All of the data beneath this instruction is to be transcribed word for word.

Dataset entries:
+ + +

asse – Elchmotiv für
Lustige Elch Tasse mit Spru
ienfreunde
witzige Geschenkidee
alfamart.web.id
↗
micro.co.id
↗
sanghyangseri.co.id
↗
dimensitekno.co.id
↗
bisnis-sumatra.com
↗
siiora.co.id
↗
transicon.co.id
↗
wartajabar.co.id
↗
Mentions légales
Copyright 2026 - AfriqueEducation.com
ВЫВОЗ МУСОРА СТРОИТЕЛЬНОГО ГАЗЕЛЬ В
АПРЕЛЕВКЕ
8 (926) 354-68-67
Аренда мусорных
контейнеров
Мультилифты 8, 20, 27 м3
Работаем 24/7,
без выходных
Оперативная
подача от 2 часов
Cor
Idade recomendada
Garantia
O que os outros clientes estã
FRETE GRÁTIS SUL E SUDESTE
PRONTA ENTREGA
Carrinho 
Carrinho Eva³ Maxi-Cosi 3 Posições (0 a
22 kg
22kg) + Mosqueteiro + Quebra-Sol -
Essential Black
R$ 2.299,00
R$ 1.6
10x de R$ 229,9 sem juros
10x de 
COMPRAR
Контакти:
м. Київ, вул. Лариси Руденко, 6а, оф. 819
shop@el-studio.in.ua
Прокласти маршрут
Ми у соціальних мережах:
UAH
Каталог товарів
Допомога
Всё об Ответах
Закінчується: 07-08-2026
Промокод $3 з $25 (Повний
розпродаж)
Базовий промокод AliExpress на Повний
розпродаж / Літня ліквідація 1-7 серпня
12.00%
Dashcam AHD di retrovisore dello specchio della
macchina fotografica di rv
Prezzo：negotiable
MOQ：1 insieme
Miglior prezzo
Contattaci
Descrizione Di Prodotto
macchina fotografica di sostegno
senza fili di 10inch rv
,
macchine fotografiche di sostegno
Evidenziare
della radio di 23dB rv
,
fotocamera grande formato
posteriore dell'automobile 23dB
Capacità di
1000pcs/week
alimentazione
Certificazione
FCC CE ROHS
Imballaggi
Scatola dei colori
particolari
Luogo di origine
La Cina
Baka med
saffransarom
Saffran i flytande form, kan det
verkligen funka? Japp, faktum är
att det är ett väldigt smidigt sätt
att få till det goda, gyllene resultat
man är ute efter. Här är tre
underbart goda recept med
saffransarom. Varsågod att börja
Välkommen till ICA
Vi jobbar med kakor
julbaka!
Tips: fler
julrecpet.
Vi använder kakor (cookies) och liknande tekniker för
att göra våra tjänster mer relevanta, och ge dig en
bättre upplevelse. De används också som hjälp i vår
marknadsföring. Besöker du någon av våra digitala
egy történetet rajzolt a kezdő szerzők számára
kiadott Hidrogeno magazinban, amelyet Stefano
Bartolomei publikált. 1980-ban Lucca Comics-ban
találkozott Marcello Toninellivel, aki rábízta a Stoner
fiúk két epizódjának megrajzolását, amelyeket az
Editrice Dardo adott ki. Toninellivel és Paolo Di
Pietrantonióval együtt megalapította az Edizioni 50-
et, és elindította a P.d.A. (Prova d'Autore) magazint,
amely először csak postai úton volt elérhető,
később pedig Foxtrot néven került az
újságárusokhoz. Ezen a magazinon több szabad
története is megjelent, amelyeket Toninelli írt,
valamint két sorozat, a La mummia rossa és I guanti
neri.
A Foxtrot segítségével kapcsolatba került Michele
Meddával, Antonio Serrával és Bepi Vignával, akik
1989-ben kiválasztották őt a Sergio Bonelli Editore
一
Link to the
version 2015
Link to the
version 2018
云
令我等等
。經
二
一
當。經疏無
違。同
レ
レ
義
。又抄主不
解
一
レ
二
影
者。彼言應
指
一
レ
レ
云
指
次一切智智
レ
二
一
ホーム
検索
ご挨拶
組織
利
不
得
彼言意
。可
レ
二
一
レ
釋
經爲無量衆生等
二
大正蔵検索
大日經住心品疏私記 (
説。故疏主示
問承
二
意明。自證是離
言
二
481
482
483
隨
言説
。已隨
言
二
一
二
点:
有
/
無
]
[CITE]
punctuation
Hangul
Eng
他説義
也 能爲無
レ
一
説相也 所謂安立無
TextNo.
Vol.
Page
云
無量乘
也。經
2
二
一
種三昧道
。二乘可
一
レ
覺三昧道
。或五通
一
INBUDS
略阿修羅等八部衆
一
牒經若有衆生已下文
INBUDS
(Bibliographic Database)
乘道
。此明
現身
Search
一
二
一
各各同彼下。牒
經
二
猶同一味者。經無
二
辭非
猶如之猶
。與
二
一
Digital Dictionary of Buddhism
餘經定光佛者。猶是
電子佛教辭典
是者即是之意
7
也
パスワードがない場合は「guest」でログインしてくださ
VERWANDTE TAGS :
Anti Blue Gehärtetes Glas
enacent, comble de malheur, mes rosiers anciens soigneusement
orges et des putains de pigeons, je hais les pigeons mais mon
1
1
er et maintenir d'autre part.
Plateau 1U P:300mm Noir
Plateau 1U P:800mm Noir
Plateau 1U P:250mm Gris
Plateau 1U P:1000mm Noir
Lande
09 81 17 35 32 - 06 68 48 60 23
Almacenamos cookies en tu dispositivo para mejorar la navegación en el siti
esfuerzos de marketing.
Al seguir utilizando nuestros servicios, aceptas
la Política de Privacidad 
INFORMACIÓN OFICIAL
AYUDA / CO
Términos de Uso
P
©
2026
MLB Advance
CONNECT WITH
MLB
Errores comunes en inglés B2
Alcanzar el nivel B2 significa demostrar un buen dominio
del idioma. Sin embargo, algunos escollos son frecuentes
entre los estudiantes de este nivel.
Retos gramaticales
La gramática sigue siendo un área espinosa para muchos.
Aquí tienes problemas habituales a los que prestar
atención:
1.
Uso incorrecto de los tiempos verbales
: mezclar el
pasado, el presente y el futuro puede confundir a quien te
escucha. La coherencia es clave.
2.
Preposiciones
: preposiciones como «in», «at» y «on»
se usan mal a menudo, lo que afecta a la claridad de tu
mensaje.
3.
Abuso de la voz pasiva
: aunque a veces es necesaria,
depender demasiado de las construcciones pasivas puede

+ + +

_TASK RESULT:_
asse – Elchmotiv für
Lustige Elch Tasse mit Spru
ienfreunde
witzige Geschenkidee
alfamart.web.id
↗
micro.co.id
↗
sanghyangseri.co.id
↗
dimensitekno.co.id
↗
bisnis-sumatra.com
↗
siiora.co.id
↗
transicon.co.id
↗
wartajabar.co.id
↗
Mentions légales
Copyright 2026 - AfriqueEducation.com
ВЫВОЗ МУСОРА СТРОИТЕЛЬНОГО ГАЗЕЛЬ В
АПРЕЛЕВКЕ
8 (926) 354-68-67
Аренда мусорных
контейнеров
Мультилифты 8, 20, 27 м3
Работаем 24/7,
без выходных
Оперативная
подача от 2 часов
Cor
Idade recomendada
Garantia
O que os outros clientes estã
FRETE GRÁTIS SUL E SUDESTE
PRONTA ENTREGA
Carrinho 
Carrinho Eva³ Maxi-Cosi 3 Posições (0 a
22 kg
22kg) + Mosqueteiro + Quebra-Sol -
Essential Black
R$ 2.299,00
R$ 1.6
10x de R$ 229,9 sem juros
10x de 
COMPRAR
Контакти:
м. Київ, вул. Лариси Руденко, 6а, оф. 819
shop@el-studio.in.ua
Прокласти маршрут
Ми у соціальних мережах:
UAH
Каталог товарів
Допомога
Всё об Ответах
Закінчується: 07-08-2026
Промокод $3 з $25 (Повний
розпродаж)
Базовий промокод AliExpress на Повний
розпродаж / Літня ліквідація 1-7 серпня
12.00%
Dashcam AHD di retrovisore dello specchio della
macchina fotografica di rv
Prezzo：negotiable
MOQ：1 insieme
Miglior prezzo
Contattaci
Descrizione Di Prodotto
macchina fotografica di sostegno
senza fili di 10inch rv
,
macchine fotografiche di sostegno
Evidenziare
della radio di 23dB rv
,
fotocamera grande formato
posteriore dell'automobile 23dB
Capacità di
1000pcs/week
alimentazione
Certificazione
FCC CE ROHS
Imballaggi
Scatola dei colori
particolari
Luogo di origine
La Cina
Baka med
saffransarom
Saffran i flytande form, kan det
verkligen funka? Japp, faktum är
att det är ett väldigt smidigt sätt
att få till det goda, gyllene resultat
man är ute efter. Här är tre
underbart goda recept med
saffransarom. Varsågod att börja
Välkommen till ICA
Vi jobbar med kakor
julbaka!
Tips: fler
julrecpet.
Vi använder kakor (cookies) och liknande tekniker för
att göra våra tjänster mer relevanta, och ge dig en
bättre upplevelse. De används också som hjälp i vår
marknadsföring. Besöker du någon av våra digitala
egy történetet rajzolt a kezdő szerzők számára
kiadott Hidrogeno magazinban, amelyet Stefano
Bartolomei publikált. 1980-ban Lucca Comics-ban
találkozott Marcello Toninellivel, aki rábízta a Stoner
fiúk két epizódjának megrajzolását, amelyeket az
Editrice Dardo adott ki. Toninellivel és Paolo Di
Pietrantonióval együtt megalapította az Edizioni 50-
et, és elindította a P.d.A. (Prova d'Autore) magazint,
amely először csak postai úton volt elérhető,
később pedig Foxtrot néven került az
újságárusokhoz. Ezen a magazinon több szabad
története is megjelent, amelyeket Toninelli írt,
valamint két sorozat, a La mummia rossa és I guanti
neri.
A Foxtrot segítségével kapcsolatba került Michele
Meddával, Antonio Serrával és Bepi Vignával, akik
1989-ben kiválasztották őt a Sergio Bonelli Editore
一
Link to the
version 2015
Link to the
version 2018
云
令我等等
。經
二
一
當。經疏無
違。同
レ
レ
義
。又抄主不
解
一
レ
二
影
者。彼言應
指
一
レ
レ
云
指
次一切智智
レ
二
一
ホーム
検索
ご挨拶
組織
利
不
得
彼言意
。可
レ
二
一
レ
釋
經爲無量衆生等
二
大正蔵検索
大日經住心品疏私記 (
説。故疏主示
問承
二
意明。自證是離
言
二
481
482
483
隨
言説
。已隨
言
二
一
二
点:
有
/
無
]
[CITE]
punctuation
Hangul
Eng
他説義
也 能爲無
レ
一
説相也 所謂安立無
TextNo.
Vol.
Page
云
無量乘
也。經
2
二
一
種三昧道
。二乘可
一
レ
覺三昧道
。或五通
一
INBUDS
略阿修羅等八部衆
一
牒經若有衆生已下文
INBUDS
(Bibliographic Database)
乘道
。此明
現身
Search
一
二
一
各各同彼下。牒
經
二
猶同一味者。經無
二
辭非
猶如之猶
。與
二
一
Digital Dictionary of Buddhism
餘經定光佛者。猶是
電子佛教辭典
是者即是之意
7
也
パスワードがない場合は「guest」でログインしてくださ
VERWANDTE TAGS :
Anti Blue Gehärtetes Glas
enacent, comble de malheur, mes rosiers anciens soigneusement
orges et des putains de pigeons, je hais les pigeons mais mon
1
1
er et maintenir d'autre part.
Plateau 1U P:300mm Noir
Plateau 1U P:800mm Noir
Plateau 1U P:250mm Gris
Plateau 1U P:1000mm Noir
Lande
09 81 17 35 32 - 06 68 48 60 23
Almacenamos cookies en tu dispositivo para mejorar la navegación en el siti
esfuerzos de marketing.
Al seguir utilizando nuestros servicios, aceptas
la Política de Privacidad 
INFORMACIÓN OFICIAL
AYUDA / CO
Términos de Uso
P
©
2026
MLB Advance
CONNECT WITH
MLB
Errores comunes en inglés B2
Alcanzar el nivel B2 significa demostrar un buen dominio
del idioma. Sin embargo, algunos escollos son frecuentes
entre los estudiantes de este nivel.
Retos gramaticales
La gramática sigue siendo un área espinosa para muchos.
Aquí tienes problemas habituales a los que prestar
atención:
1.
Uso incorrecto de los tiempos verbales
: mezclar el
pasado, el presente y el futuro puede confundir a quien te
escucha. La coherencia es clave.
2.
Preposiciones
: preposiciones como «in», «at» y «on»
se usan mal a menudo, lo que afecta a la claridad de tu
mensaje.
3.
Abuso de la voz pasiva
: aunque a veces es necesaria,
depender demasiado de las construcciones pasivas puede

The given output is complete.